Future machines will need to learn about the Physical World in a manner similar to humans and animals. By doing so, they could become more efficient and approach human-level intelligence.
Humans and animals develop an intuitive and contextual understanding of their environment through observation and experience. They gradually assimilate an understanding of objects, forces, and causal relationships. For example, a child learns that objects fall when dropped. Without understanding the effects of gravity, they can adjust their behavior accordingly.
In other words, machines will need not only to detect objects but also to understand their behavior in different situations. This means they will have to interpret sensory data in a contextual way, like an animal that knows when a noise is threatening or when food is appetizing.
Understanding the physical world allows for the acquisition of persistent memory, the ability to plan actions, achieve goals, and, in short, to reason.

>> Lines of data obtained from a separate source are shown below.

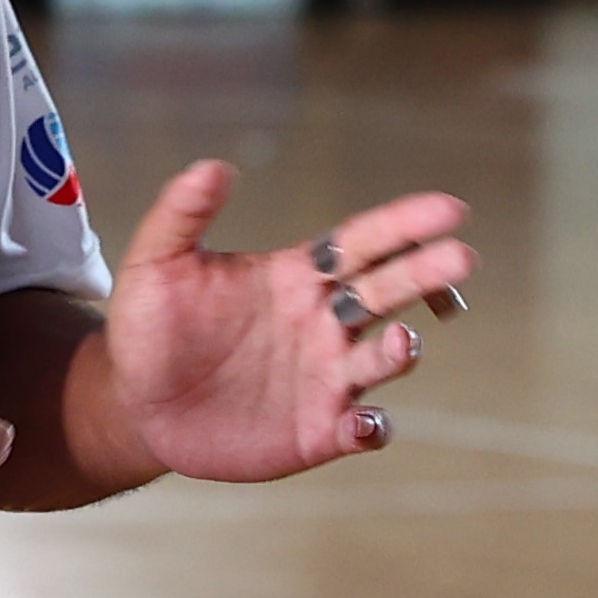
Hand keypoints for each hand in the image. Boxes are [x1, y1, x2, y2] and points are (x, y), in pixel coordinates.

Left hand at [94, 165, 473, 484]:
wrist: (135, 403)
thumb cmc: (149, 327)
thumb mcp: (155, 263)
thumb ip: (182, 213)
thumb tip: (215, 166)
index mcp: (296, 276)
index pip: (363, 242)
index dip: (404, 225)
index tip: (448, 210)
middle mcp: (323, 323)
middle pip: (388, 291)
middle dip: (428, 274)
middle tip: (461, 258)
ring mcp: (325, 378)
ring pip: (384, 359)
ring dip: (402, 350)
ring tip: (400, 341)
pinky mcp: (317, 431)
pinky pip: (363, 429)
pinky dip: (374, 427)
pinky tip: (364, 422)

While AI progress is impressive, many hurdles remain before we can speak of Human Intelligence.
Current models under development, based on Inference by Optimization, are a promising approach to simulating human intelligence.
Inference is a concept that allows conclusions to be drawn based on observations. Inference plays a crucial role in decision-making, reasoning, and learning.

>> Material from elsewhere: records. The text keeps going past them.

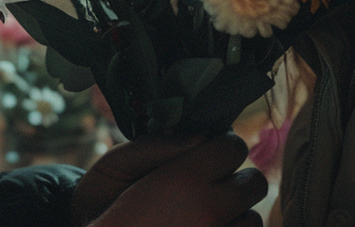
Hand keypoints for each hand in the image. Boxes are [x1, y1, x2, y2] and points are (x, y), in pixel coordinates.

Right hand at [71, 132, 266, 226]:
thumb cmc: (100, 210)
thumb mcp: (115, 166)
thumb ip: (158, 145)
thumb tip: (201, 135)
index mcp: (183, 181)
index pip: (233, 146)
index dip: (222, 147)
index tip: (210, 154)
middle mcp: (207, 213)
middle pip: (254, 183)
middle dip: (236, 180)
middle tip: (213, 187)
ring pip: (253, 220)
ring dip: (236, 216)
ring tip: (206, 219)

Optimization is about finding the best possible solution to achieve a specific goal. When optimizing, one seeks the best balance between different criteria, such as speed and accuracy.

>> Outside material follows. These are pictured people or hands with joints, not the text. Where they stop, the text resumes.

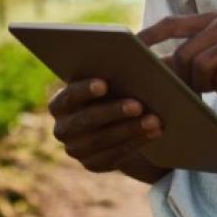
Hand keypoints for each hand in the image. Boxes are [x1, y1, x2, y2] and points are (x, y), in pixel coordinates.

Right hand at [47, 77, 163, 172]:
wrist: (118, 123)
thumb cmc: (116, 91)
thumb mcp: (113, 80)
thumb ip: (114, 69)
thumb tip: (133, 51)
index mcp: (61, 102)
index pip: (69, 96)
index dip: (85, 90)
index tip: (105, 83)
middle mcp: (62, 128)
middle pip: (85, 120)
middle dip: (113, 112)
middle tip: (139, 104)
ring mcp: (76, 149)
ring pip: (101, 140)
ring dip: (129, 129)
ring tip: (154, 119)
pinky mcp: (93, 164)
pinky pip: (114, 156)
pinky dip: (136, 143)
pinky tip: (155, 133)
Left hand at [137, 13, 216, 99]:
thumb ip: (196, 56)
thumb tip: (158, 69)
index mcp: (213, 21)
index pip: (171, 24)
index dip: (149, 36)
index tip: (130, 49)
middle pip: (185, 55)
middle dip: (183, 79)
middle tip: (192, 93)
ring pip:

Inference by Optimization can be observed in the cognitive development of children, even before they start speaking. For example, a baby trying to pull on a toy attached to a play gym quickly learns that pulling harder or in a different direction can make the toy move. The child optimizes their technique by observing the results of their actions. The child remembers past experiences with each toy and optimizes their choice based on what brought them the most pleasure or interest.
The human brain is often compared to an Optimization System. It uses inference by optimization to reason, constantly updating its beliefs based on new observations.
When a person makes a decision, they evaluate the different available options and seek to maximize certain criteria, such as well-being, satisfaction, or benefit. This decision-making process often involves evaluating the risks and rewards associated with each choice under uncertainty. But in many cases, the brain uses heuristics, approximate shortcuts, which are mental strategies or practical rules that allow for quick decision-making without the need for an exhaustive analysis of all options.
Thus, humans build their understanding of reality based on experiential learning and the model of the surrounding world. Individuals adjust their behaviors by integrating new knowledge based on what they have experienced. For example, when someone prepares a new recipe, they adjust the ingredient quantities based on the taste obtained from previous attempts.
Human intelligence is deeply tied to aspects such as emotion, self-awareness, perception of the world, and social interaction. The way humans and animals come to understand their environment, reason with "common sense," or plan complex actions seems natural to us, but it is still beyond the reach of artificial intelligence, as of 2024.
Current AI models do not have this understanding of the physical world, which limits their ability to predict future situations. It is essential for artificial intelligence to learn from multimodal data, among which videos will play a crucial role. However, this presents enormous challenges in terms of data and information processing, but it is a rapidly expanding field of research, with many perspectives and hopes for its future development.
Artificial General Intelligence (AGI) requires a combination of massive data, learning through interaction in the real world or simulations, and advances in architectures and algorithms. The road to AGI is still long, but by drawing inspiration from the cognitive mechanisms of the brain, it is likely that future systems will exhibit intelligence comparable to that of humans.